══ RECORDS FOR THIS EXERCISE

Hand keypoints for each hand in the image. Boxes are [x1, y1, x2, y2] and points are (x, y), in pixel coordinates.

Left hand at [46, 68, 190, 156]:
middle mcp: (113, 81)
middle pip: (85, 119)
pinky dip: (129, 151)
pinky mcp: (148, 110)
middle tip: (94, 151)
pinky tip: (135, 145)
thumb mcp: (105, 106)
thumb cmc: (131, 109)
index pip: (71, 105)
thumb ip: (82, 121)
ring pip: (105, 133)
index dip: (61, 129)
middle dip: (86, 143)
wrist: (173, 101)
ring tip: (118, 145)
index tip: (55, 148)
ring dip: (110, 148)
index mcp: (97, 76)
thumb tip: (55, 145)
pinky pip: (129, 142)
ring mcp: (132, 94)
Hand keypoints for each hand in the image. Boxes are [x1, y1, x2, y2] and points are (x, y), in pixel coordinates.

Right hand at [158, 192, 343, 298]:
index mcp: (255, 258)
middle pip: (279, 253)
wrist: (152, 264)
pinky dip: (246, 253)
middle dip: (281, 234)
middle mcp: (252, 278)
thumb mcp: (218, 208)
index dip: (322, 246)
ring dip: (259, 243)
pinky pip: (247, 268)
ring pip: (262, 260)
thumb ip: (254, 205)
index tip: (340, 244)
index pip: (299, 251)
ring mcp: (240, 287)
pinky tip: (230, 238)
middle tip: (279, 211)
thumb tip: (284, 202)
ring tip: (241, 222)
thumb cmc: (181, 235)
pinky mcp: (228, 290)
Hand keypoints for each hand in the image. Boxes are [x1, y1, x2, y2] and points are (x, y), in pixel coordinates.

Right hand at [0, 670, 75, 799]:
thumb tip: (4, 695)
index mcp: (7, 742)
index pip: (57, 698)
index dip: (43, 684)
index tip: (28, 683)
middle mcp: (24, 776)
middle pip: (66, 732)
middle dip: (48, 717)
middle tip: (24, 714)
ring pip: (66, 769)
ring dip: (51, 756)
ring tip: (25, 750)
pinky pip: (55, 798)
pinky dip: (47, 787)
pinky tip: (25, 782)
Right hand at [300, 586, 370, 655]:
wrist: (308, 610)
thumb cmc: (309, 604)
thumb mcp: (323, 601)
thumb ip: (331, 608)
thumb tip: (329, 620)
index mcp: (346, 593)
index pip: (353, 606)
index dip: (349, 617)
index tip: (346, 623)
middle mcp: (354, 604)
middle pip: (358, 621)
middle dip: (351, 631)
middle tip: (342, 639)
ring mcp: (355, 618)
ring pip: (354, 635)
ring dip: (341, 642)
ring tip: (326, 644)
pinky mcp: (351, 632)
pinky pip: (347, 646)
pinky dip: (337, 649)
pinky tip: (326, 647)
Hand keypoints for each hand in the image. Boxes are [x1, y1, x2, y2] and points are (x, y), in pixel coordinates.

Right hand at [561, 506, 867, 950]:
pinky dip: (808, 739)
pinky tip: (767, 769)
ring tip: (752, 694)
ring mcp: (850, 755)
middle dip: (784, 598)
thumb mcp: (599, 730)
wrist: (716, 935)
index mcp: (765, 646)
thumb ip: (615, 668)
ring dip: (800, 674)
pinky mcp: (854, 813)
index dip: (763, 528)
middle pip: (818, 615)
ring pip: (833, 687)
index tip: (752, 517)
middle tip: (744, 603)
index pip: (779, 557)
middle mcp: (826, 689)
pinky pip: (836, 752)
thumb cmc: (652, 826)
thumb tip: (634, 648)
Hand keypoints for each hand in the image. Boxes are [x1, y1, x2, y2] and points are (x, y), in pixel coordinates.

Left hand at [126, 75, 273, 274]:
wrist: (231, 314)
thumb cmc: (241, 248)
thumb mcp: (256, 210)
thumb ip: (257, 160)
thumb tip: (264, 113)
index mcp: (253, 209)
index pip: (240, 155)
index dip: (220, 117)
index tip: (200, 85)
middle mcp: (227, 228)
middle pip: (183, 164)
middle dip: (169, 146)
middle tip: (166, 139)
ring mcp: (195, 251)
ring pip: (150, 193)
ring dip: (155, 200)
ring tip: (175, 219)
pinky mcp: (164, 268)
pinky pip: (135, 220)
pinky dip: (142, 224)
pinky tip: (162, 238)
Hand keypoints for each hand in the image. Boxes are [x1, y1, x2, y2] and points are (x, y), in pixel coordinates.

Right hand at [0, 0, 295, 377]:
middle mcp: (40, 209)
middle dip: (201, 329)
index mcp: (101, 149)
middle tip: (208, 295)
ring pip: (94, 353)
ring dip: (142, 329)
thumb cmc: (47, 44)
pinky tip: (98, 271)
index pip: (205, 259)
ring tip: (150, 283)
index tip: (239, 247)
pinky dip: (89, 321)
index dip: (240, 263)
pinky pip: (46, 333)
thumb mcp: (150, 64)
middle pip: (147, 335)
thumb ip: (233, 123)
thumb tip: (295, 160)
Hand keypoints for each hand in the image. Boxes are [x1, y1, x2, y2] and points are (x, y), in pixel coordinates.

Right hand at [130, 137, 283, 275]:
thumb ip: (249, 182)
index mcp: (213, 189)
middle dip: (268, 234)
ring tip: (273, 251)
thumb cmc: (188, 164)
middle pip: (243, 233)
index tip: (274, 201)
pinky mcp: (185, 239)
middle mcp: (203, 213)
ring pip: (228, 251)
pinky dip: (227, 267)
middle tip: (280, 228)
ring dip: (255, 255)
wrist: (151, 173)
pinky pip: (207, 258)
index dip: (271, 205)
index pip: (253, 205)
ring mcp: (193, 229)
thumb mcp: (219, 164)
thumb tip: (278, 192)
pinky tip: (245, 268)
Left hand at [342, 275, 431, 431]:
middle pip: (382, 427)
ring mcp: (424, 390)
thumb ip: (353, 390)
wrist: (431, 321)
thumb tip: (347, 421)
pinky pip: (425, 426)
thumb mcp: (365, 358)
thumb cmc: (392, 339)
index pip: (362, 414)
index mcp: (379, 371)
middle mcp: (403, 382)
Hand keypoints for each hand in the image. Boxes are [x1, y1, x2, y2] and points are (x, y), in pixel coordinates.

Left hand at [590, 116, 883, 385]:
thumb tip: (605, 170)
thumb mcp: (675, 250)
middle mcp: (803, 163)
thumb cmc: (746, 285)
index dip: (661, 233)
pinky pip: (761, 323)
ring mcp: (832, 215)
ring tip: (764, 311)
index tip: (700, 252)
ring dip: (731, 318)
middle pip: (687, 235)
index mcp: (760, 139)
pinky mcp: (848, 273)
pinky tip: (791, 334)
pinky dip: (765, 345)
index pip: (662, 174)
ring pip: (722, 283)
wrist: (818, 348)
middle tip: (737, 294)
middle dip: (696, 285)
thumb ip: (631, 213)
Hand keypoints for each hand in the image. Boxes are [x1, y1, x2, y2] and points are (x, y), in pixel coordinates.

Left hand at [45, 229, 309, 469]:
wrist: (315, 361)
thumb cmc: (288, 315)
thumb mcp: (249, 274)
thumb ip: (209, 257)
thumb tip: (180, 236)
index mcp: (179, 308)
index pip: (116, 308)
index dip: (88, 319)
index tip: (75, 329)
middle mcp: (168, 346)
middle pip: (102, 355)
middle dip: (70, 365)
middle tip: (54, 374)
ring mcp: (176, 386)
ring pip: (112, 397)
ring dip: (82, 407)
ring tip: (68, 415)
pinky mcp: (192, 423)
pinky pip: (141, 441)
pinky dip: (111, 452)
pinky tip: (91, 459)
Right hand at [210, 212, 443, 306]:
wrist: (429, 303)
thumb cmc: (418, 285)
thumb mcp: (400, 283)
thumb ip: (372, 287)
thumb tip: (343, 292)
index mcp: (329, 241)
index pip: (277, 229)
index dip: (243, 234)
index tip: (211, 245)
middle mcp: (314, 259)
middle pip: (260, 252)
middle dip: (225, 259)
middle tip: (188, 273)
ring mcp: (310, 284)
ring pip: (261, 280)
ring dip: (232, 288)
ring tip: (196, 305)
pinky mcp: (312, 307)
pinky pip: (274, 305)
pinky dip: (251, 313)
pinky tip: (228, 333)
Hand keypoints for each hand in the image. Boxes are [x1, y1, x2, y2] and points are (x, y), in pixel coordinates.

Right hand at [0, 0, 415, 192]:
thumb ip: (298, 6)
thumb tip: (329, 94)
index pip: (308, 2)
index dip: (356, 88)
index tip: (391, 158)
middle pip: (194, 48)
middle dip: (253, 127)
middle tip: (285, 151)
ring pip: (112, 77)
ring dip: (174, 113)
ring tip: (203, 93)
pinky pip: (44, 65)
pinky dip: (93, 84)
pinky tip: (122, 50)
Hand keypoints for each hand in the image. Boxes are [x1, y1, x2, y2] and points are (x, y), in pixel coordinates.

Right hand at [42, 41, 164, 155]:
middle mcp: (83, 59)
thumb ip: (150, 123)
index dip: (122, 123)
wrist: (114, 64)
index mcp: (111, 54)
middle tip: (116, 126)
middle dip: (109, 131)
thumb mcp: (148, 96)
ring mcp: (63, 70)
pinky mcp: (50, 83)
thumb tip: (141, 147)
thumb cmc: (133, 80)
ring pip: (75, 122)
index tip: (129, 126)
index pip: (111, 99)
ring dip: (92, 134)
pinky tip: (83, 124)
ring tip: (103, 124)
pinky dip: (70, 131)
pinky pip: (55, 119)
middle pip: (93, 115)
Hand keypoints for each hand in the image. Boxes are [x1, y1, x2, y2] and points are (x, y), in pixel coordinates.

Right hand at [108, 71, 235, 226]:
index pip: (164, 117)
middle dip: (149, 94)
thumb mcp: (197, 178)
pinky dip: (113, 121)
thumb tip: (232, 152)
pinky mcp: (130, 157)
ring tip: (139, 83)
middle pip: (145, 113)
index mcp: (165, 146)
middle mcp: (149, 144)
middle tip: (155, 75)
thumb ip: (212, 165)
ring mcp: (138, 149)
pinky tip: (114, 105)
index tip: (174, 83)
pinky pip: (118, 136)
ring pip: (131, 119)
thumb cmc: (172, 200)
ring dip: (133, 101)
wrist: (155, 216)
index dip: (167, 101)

════

## [GOAL OF THE EXERCISE]
Send back the lines of the records word for word, from the very first through the line containing "ring tip: (118, 145)".

## [OUTPUT OF THE EXERCISE]
Hand keypoints for each hand in the image. Boxes are [x1, y1, x2, y2] and points are (x, y), in pixel coordinates.

Left hand at [46, 68, 190, 156]:
middle mcp: (113, 81)
middle pip: (85, 119)
pinky dip: (129, 151)
pinky mcp: (148, 110)
middle tip: (94, 151)
pinky tip: (135, 145)
thumb mcp: (105, 106)
thumb cmc: (131, 109)
index pip: (71, 105)
thumb ip: (82, 121)
ring pip: (105, 133)
index dip: (61, 129)
middle dip: (86, 143)
wrist: (173, 101)
ring tip: (118, 145)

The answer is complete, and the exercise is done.